*Try it*
Looking at the listing below, retype exactly the lines starting at the one containing "13: (508, 366, 3.69)" and ending at the one containing "45: (339, 173, 13.29)", both included, and nothing else.

*Data for analysis*

++++++++++++++++++++

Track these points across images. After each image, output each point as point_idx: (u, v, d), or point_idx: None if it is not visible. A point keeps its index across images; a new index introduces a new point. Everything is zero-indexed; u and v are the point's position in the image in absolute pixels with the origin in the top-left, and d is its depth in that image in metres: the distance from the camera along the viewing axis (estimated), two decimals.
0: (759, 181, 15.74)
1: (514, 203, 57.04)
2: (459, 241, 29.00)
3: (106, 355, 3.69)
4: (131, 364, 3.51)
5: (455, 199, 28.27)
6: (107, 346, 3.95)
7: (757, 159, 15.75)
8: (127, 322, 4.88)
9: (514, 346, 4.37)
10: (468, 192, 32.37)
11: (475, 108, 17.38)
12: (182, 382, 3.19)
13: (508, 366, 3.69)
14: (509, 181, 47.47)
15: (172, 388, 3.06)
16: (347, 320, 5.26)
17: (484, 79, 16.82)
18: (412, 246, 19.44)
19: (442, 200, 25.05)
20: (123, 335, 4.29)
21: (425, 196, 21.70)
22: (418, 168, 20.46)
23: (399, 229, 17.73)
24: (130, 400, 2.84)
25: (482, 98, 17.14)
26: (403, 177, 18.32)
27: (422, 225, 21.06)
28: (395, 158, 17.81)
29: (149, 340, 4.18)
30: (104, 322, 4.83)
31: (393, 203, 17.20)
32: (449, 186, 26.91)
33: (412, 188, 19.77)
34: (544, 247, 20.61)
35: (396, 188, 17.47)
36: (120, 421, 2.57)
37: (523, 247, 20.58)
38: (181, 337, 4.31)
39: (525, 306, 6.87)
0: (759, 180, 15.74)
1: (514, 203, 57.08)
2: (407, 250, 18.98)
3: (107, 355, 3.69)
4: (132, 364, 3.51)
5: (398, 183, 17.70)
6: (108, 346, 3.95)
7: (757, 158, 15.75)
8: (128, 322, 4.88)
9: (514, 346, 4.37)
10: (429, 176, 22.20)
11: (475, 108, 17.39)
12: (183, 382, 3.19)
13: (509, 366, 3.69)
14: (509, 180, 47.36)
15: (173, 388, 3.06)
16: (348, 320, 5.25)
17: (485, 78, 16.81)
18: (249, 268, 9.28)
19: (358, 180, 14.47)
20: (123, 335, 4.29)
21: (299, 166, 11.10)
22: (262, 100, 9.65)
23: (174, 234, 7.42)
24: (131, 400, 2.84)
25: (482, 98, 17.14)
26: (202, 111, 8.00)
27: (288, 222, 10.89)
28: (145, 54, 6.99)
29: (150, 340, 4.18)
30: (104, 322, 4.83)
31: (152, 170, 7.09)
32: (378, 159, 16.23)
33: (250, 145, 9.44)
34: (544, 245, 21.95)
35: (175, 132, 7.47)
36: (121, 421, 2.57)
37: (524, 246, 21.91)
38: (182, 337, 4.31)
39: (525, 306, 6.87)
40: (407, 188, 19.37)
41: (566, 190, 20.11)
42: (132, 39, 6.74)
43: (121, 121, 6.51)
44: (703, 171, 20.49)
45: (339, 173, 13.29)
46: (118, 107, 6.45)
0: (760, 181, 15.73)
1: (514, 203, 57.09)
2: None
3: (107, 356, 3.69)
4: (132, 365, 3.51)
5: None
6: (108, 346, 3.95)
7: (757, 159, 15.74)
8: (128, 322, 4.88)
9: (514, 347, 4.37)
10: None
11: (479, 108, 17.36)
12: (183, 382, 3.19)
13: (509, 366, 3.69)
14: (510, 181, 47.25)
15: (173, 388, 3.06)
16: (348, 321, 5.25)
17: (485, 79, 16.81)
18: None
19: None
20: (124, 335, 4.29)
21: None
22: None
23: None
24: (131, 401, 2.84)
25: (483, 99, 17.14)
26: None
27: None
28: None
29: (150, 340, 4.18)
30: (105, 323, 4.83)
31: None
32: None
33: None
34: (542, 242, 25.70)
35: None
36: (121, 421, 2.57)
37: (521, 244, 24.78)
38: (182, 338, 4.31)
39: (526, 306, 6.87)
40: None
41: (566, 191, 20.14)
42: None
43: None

++++++++++++++++++++

*Exercise response*
13: (508, 366, 3.69)
14: (509, 181, 47.47)
15: (172, 388, 3.06)
16: (347, 320, 5.26)
17: (484, 79, 16.82)
18: (412, 246, 19.44)
19: (442, 200, 25.05)
20: (123, 335, 4.29)
21: (425, 196, 21.70)
22: (418, 168, 20.46)
23: (399, 229, 17.73)
24: (130, 400, 2.84)
25: (482, 98, 17.14)
26: (403, 177, 18.32)
27: (422, 225, 21.06)
28: (395, 158, 17.81)
29: (149, 340, 4.18)
30: (104, 322, 4.83)
31: (393, 203, 17.20)
32: (449, 186, 26.91)
33: (412, 188, 19.77)
34: (544, 247, 20.61)
35: (396, 188, 17.47)
36: (120, 421, 2.57)
37: (523, 247, 20.58)
38: (181, 337, 4.31)
39: (525, 306, 6.87)
0: (759, 180, 15.74)
1: (514, 203, 57.08)
2: (407, 250, 18.98)
3: (107, 355, 3.69)
4: (132, 364, 3.51)
5: (398, 183, 17.70)
6: (108, 346, 3.95)
7: (757, 158, 15.75)
8: (128, 322, 4.88)
9: (514, 346, 4.37)
10: (429, 176, 22.20)
11: (475, 108, 17.39)
12: (183, 382, 3.19)
13: (509, 366, 3.69)
14: (509, 180, 47.36)
15: (173, 388, 3.06)
16: (348, 320, 5.25)
17: (485, 78, 16.81)
18: (249, 268, 9.28)
19: (358, 180, 14.47)
20: (123, 335, 4.29)
21: (299, 166, 11.10)
22: (262, 100, 9.65)
23: (174, 234, 7.42)
24: (131, 400, 2.84)
25: (482, 98, 17.14)
26: (202, 111, 8.00)
27: (288, 222, 10.89)
28: (145, 54, 6.99)
29: (150, 340, 4.18)
30: (104, 322, 4.83)
31: (152, 170, 7.09)
32: (378, 159, 16.23)
33: (250, 145, 9.44)
34: (544, 245, 21.95)
35: (175, 132, 7.47)
36: (121, 421, 2.57)
37: (524, 246, 21.91)
38: (182, 337, 4.31)
39: (525, 306, 6.87)
40: (407, 188, 19.37)
41: (566, 190, 20.11)
42: (132, 39, 6.74)
43: (121, 121, 6.51)
44: (703, 171, 20.49)
45: (339, 173, 13.29)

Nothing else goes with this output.